Using the listing below, report each line holding the string "Bottom".

####################

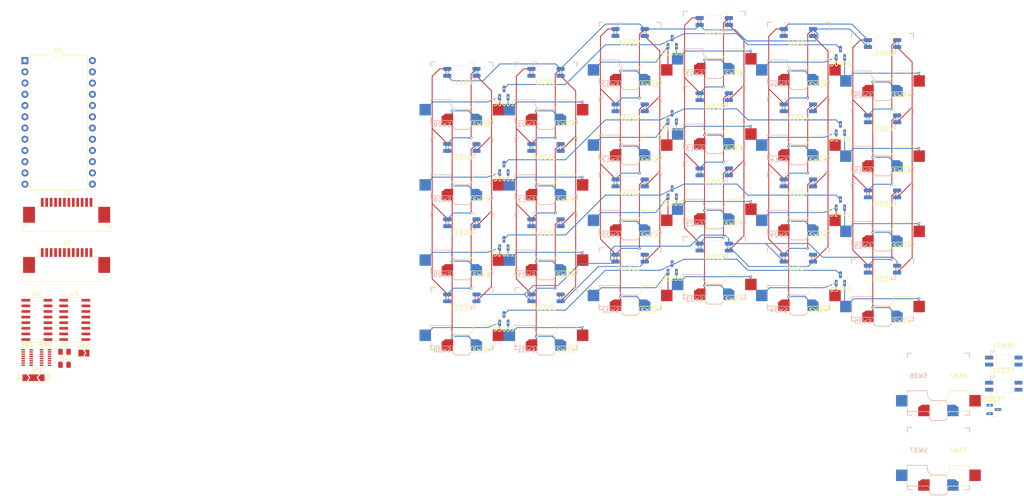
<source format=kicad_pcb>
(kicad_pcb
	(version 20240108)
	(generator "pcbnew")
	(generator_version "8.0")
	(general
		(thickness 1.6)
		(legacy_teardrops no)
	)
	(paper "A4")
	(layers
		(0 "F.Cu" signal)
		(31 "B.Cu" signal)
		(32 "B.Adhes" user "B.Adhesive")
		(33 "F.Adhes" user "F.Adhesive")
		(34 "B.Paste" user)
		(35 "F.Paste" user)
		(36 "B.SilkS" user "B.Silkscreen")
		(37 "F.SilkS" user "F.Silkscreen")
		(38 "B.Mask" user)
		(39 "F.Mask" user)
		(40 "Dwgs.User" user "User.Drawings")
		(41 "Cmts.User" user "User.Comments")
		(42 "Eco1.User" user "User.Eco1")
		(43 "Eco2.User" user "User.Eco2")
		(44 "Edge.Cuts" user)
		(45 "Margin" user)
		(46 "B.CrtYd" user "B.Courtyard")
		(47 "F.CrtYd" user "F.Courtyard")
		(48 "B.Fab" user)
		(49 "F.Fab" user)
		(50 "User.1" user)
		(51 "User.2" user)
		(52 "User.3" user)
		(53 "User.4" user)
		(54 "User.5" user)
		(55 "User.6" user)
		(56 "User.7" user)
		(57 "User.8" user)
		(58 "User.9" user)
	)
	(setup
		(stackup
			(layer "F.SilkS"
				(type "Top Silk Screen")
			)
			(layer "F.Paste"
				(type "Top Solder Paste")
			)
			(layer "F.Mask"
				(type "Top Solder Mask")
				(thickness 0.01)
			)
			(layer "F.Cu"
				(type "copper")
				(thickness 0.035)
			)
			(layer "dielectric 1"
				(type "core")
				(thickness 1.51)
				(material "FR4")
				(epsilon_r 4.5)
				(loss_tangent 0.02)
			)
			(layer "B.Cu"
				(type "copper")
				(thickness 0.035)
			)
			(layer "B.Mask"
				(type "Bottom Solder Mask")
				(thickness 0.01)
			)
			(layer "B.Paste"
				(type "Bottom Solder Paste")
			)
			(layer "B.SilkS"
				(type "Bottom Silk Screen")
			)
			(copper_finish "None")
			(dielectric_constraints no)
		)
		(pad_to_mask_clearance 0)
		(allow_soldermask_bridges_in_footprints no)
		(pcbplotparams
			(layerselection 0x00010fc_ffffffff)
			(plot_on_all_layers_selection 0x0000000_00000000)
			(disableapertmacros no)
			(usegerberextensions no)
			(usegerberattributes yes)
			(usegerberadvancedattributes yes)
			(creategerberjobfile yes)
			(dashed_line_dash_ratio 12.000000)
			(dashed_line_gap_ratio 3.000000)
			(svgprecision 4)
			(plotframeref no)
			(viasonmask no)
			(mode 1)
			(useauxorigin no)
			(hpglpennumber 1)
			(hpglpenspeed 20)
			(hpglpendiameter 15.000000)
			(pdf_front_fp_property_popups yes)
			(pdf_back_fp_property_popups yes)
			(dxfpolygonmode yes)
			(dxfimperialunits yes)
			(dxfusepcbnewfont yes)
			(psnegative no)
			(psa4output no)
			(plotreference yes)
			(plotvalue yes)
			(plotfptext yes)
			(plotinvisibletext no)
			(sketchpadsonfab no)
			(subtractmaskfromsilk no)
			(outputformat 1)
			(mirror no)
			(drillshape 0)
			(scaleselection 1)
			(outputdirectory "../gerber/")
		)
	)
	(net 0 "")
	(net 1 "ROW0")
	(net 2 "ROW1")
	(net 3 "ROW2")
	(net 4 "ROW3")
	(net 5 "Net-(JP1-C)")
	(net 6 "GND")
	(net 7 "SCK0")
	(net 8 "SCS")
	(net 9 "MISO")
	(net 10 "+3V3")
	(net 11 "DS")
	(net 12 "unconnected-(U2-Q7-Pad9)")
	(net 13 "unconnected-(U1-A9-Pad2)")
	(net 14 "unconnected-(U1-A8-Pad1)")
	(net 15 "unconnected-(U1-B10-Pad8)")
	(net 16 "unconnected-(U1-B22-Pad12)")
	(net 17 "unconnected-(U1-A11-Pad19)")
	(net 18 "unconnected-(U1-A10-Pad20)")
	(net 19 "unconnected-(U1-B11-Pad7)")
	(net 20 "unconnected-(U1-B23-Pad11)")
	(net 21 "unconnected-(U1-B15-Pad3)")
	(net 22 "unconnected-(U1-A14-Pad16)")
	(net 23 "unconnected-(U4-Q7-Pad9)")
	(net 24 "FT")
	(net 25 "+5V")
	(net 26 "COL4")
	(net 27 "COL7")
	(net 28 "COL2")
	(net 29 "COL1")
	(net 30 "COL3")
	(net 31 "COL0")
	(net 32 "COL5")
	(net 33 "COL6")
	(net 34 "unconnected-(U1-A4-Pad13)")
	(net 35 "unconnected-(U1-A5-Pad14)")
	(net 36 "unconnected-(U4-DS-Pad10)")
	(net 37 "LED_R")
	(net 38 "unconnected-(J1-Pin_2-Pad2)")
	(net 39 "unconnected-(J2-Pin_11-Pad11)")
	(net 40 "Net-(JP2-A)")
	(net 41 "Net-(D0001-A-Pad2)")
	(net 42 "Net-(D0001-A-Pad1)")
	(net 43 "Net-(D0203-A-Pad2)")
	(net 44 "Net-(D0203-A-Pad1)")
	(net 45 "Net-(D0405-A-Pad1)")
	(net 46 "Net-(D0405-A-Pad2)")
	(net 47 "Net-(D1011-A-Pad2)")
	(net 48 "Net-(D1011-A-Pad1)")
	(net 49 "Net-(D1213-A-Pad2)")
	(net 50 "Net-(D1213-A-Pad1)")
	(net 51 "Net-(D1415-A-Pad1)")
	(net 52 "Net-(D1415-A-Pad2)")
	(net 53 "Net-(D2021-A-Pad1)")
	(net 54 "Net-(D2021-A-Pad2)")
	(net 55 "Net-(D2223-A-Pad1)")
	(net 56 "Net-(D2223-A-Pad2)")
	(net 57 "Net-(D2425-A-Pad2)")
	(net 58 "Net-(D2425-A-Pad1)")
	(net 59 "Net-(D3031-A-Pad2)")
	(net 60 "Net-(D3031-A-Pad1)")
	(net 61 "Net-(D3233-A-Pad1)")
	(net 62 "Net-(D3233-A-Pad2)")
	(net 63 "Net-(D3435-A-Pad1)")
	(net 64 "Net-(D3435-A-Pad2)")
	(net 65 "Net-(LED00-DOUT)")
	(net 66 "Net-(LED00-DIN)")
	(net 67 "Net-(LED01-DOUT)")
	(net 68 "Net-(LED02-DIN)")
	(net 69 "Net-(LED02-DOUT)")
	(net 70 "Net-(LED03-DIN)")
	(net 71 "Net-(LED04-DOUT)")
	(net 72 "Net-(LED10-DIN)")
	(net 73 "Net-(LED11-DOUT)")
	(net 74 "Net-(LED04-DIN)")
	(net 75 "Net-(LED05-DIN)")
	(net 76 "Net-(LED12-DOUT)")
	(net 77 "Net-(LED13-DIN)")
	(net 78 "Net-(LED14-DOUT)")
	(net 79 "Net-(LED15-DIN)")
	(net 80 "Net-(LED20-DIN)")
	(net 81 "Net-(LED21-DOUT)")
	(net 82 "Net-(LED22-DOUT)")
	(net 83 "Net-(LED23-DIN)")
	(net 84 "Net-(LED24-DOUT)")
	(net 85 "Net-(LED25-DIN)")
	(net 86 "Net-(LED30-DIN)")
	(net 87 "Net-(LED31-DOUT)")
	(net 88 "Net-(LED33-DIN)")
	(net 89 "Net-(LED35-DIN)")
	(net 90 "Net-(D3637-A-Pad2)")
	(net 91 "Net-(D3637-A-Pad1)")
	(net 92 "Net-(LED36-DOUT)")
	(footprint "keyswitches:LED_SK6812MINI_E_REVERSIBLE_1" (layer "F.Cu") (at 155 65.8 180))
	(footprint "keyswitches:LED_SK6812MINI_E_REVERSIBLE_1" (layer "F.Cu") (at 136 46.3))
	(footprint "keyswitches:BAV70_SOT-23_Reversible" (layer "F.Cu") (at 107.5 65.5 90))
	(footprint "keyswitches:BAV70_SOT-23_Reversible" (layer "F.Cu") (at 145.5 85 90))
	(footprint "keyswitches:Kailh_socket_PG1350_reversible" (layer "F.Cu") (at 98 102))
	(footprint "keyswitches:LED_SK6812MINI_E_REVERSIBLE_1" (layer "F.Cu") (at 79 55.3))
	(footprint "keyswitches:Kailh_socket_PG1350_reversible" (layer "F.Cu") (at 136 51))
	(footprint "Connector_FFC-FPC:TE_1-84952-2_1x12-1MP_P1.0mm_Horizontal" (layer "F.Cu") (at -29.265 86.5))
	(footprint "keyswitches:Kailh_socket_PG1350_reversible" (layer "F.Cu") (at 79 94))
	(footprint "keyswitches:BAV70_SOT-23_Reversible" (layer "F.Cu") (at 145.5 68 90))
	(footprint "keyswitches:LED_SK6812MINI_E_REVERSIBLE_1" (layer "F.Cu") (at 136 97.3))
	(footprint "keyswitches:Kailh_socket_PG1350_reversible" (layer "F.Cu") (at 98 85))
	(footprint "Resistor_SMD:R_0805_2012Metric" (layer "F.Cu") (at -29.745 118.47))
	(footprint "keyswitches:LED_SK6812MINI_E_REVERSIBLE_1" (layer "F.Cu") (at 60 89.3 180))
	(footprint "keyswitches:BAV70_SOT-23_Reversible" (layer "F.Cu") (at 69.5 94 90))
	(footprint "keyswitches:Kailh_socket_PG1350_reversible" (layer "F.Cu") (at 155 70.5))
	(footprint "keyswitches:Kailh_socket_PG1350_reversible" (layer "F.Cu") (at 136 85))
	(footprint "keyswitches:BAV70_SOT-23_Reversible" (layer "F.Cu") (at 180.145 131.525))
	(footprint "keyswitches:LED_SK6812MINI_E_REVERSIBLE_1"
		(layer "F.Cu")
		(uuid "4768c0ec-c7d8-4348-b797-e6da58e4d7d5")
		(at 98 63.3)
		(descr "5.0mm x 5.0mm Addressable RGB LED,  https://www.lcsc.com/datasheet/lcsc_datasheet_2303300930_OPSCO-Optoelectronics-SK6812-B_C5380881.pdf#page=5")
		(tags "LED RGB NeoPixel Serial PLCC-4 5050")
		(property "Reference" "LED12"
			(at 0 2.3 0)
			(layer "F.SilkS")
			(uuid "593226b4-07cd-4d35-ab97-3cc2bc9f6b6e")
			(effects
				(font
					(size 1 1)
					(thickness 0.15)
				)
			)
		)
		(property "Value" "SK6812MINI"
			(at
... [742115 chars truncated]
</source>
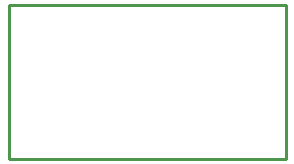
<source format=gko>
G04 Layer: BoardOutlineLayer*
G04 EasyEDA v6.5.20, 2022-10-16 15:23:26*
G04 af273d6a792b4aeebadb685aaa12eaa7,01de8cd48c9644c38d17f752347833e1,10*
G04 Gerber Generator version 0.2*
G04 Scale: 100 percent, Rotated: No, Reflected: No *
G04 Dimensions in millimeters *
G04 leading zeros omitted , absolute positions ,4 integer and 5 decimal *
%FSLAX45Y45*%
%MOMM*%

%ADD10C,0.2540*%
D10*
X549998Y12649974D02*
G01*
X2899994Y12649974D01*
X2899994Y11349977D01*
X549998Y11349977D01*
X549998Y12649974D01*

%LPD*%
M02*

</source>
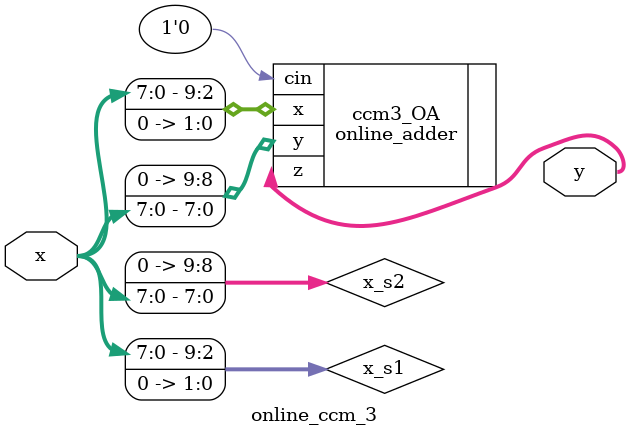
<source format=v>
`timescale 1ns / 1ps
module online_ccm_3(x,y);
parameter Stage = 4;

localparam s1 = 1;

localparam WL 		= 2*Stage;
localparam WL_oa	= 2*(Stage+s1);		//WL of OA inputs

localparam WL_out = 2*(Stage+s1+1);

	input [WL-1:0] x;
	output [WL_out-1:0] y;
	
	wire [WL_oa-1:0] x_s1, x_s2;
	
	assign x_s1[WL_oa-1:WL_oa-WL] = x;
	assign x_s1[WL_oa-WL-1:0]		= 'b0;
	
	assign x_s2[WL_oa-1:WL] 	= 'b0;
	assign x_s2[WL-1:0]	= x;

	
	online_adder #(Stage+s1) ccm3_OA(.x(x_s1),.y(x_s2),.cin(1'b0),.z(y));



endmodule

</source>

####################

**The answer**:
				(type "Bottom Solder Mask")
				(type "Bottom Solder Paste")
				(type "Bottom Silk Screen")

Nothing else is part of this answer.